BEGIN

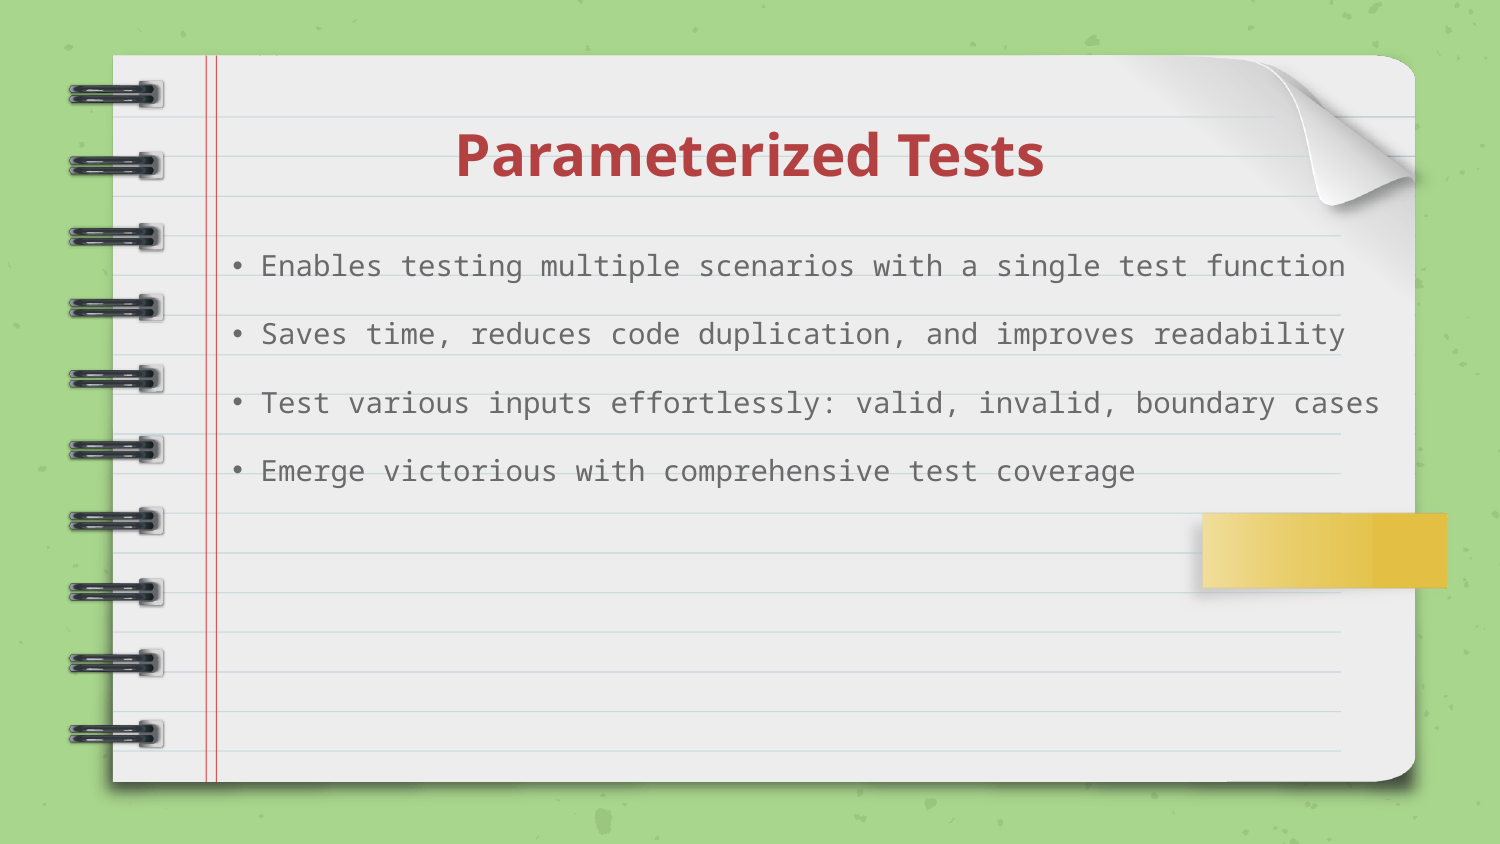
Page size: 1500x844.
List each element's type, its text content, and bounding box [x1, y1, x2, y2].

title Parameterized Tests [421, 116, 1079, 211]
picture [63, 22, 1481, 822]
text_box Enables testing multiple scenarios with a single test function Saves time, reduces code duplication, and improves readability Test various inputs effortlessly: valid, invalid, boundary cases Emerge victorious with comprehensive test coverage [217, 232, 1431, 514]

END
BEGIN

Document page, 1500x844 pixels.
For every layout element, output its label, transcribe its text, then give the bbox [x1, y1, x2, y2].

END

§ **Exercise details**: Using the listing above, copy exactly the line that contains "Document page, 1500x844 pixels.", the line that contains "For every layout", and each line that falls between them.

§ **Task answer**:
Document page, 1500x844 pixels.
For every layout element, output its label, transcribe its text, then give the bbox [x1, y1, x2, y2].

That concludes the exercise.